(Transcribed page contents)
---

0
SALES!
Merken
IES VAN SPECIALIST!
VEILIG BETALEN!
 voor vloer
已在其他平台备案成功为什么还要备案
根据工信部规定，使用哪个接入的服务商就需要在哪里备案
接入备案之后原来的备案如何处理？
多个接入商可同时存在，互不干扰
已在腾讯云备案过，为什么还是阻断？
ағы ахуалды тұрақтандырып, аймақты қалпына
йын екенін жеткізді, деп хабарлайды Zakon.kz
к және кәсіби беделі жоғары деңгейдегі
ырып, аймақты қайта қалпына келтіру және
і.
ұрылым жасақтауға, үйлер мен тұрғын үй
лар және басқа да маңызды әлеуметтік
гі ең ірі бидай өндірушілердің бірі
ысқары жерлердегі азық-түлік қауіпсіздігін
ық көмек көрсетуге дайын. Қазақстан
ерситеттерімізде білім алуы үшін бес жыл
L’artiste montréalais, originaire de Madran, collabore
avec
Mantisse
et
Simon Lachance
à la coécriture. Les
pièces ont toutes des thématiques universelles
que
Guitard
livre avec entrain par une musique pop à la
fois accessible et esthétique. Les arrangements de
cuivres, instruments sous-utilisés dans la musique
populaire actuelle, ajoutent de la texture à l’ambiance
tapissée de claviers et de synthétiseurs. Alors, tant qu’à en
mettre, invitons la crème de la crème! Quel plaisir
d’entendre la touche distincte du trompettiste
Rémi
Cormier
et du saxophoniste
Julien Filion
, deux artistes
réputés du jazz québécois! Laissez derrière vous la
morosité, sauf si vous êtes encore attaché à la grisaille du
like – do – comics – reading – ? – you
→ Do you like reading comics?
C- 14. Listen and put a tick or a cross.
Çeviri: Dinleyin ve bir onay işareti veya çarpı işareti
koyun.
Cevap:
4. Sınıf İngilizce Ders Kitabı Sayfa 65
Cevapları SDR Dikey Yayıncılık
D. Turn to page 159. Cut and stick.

---

What is expected >> Restate word for word the lines above, beginning with the one that contains "like – do – comics – reading – ? – you" and ending with the last line.

Result >>
like – do – comics – reading – ? – you
→ Do you like reading comics?
C- 14. Listen and put a tick or a cross.
Çeviri: Dinleyin ve bir onay işareti veya çarpı işareti
koyun.
Cevap:
4. Sınıf İngilizce Ders Kitabı Sayfa 65
Cevapları SDR Dikey Yayıncılık
D. Turn to page 159. Cut and stick.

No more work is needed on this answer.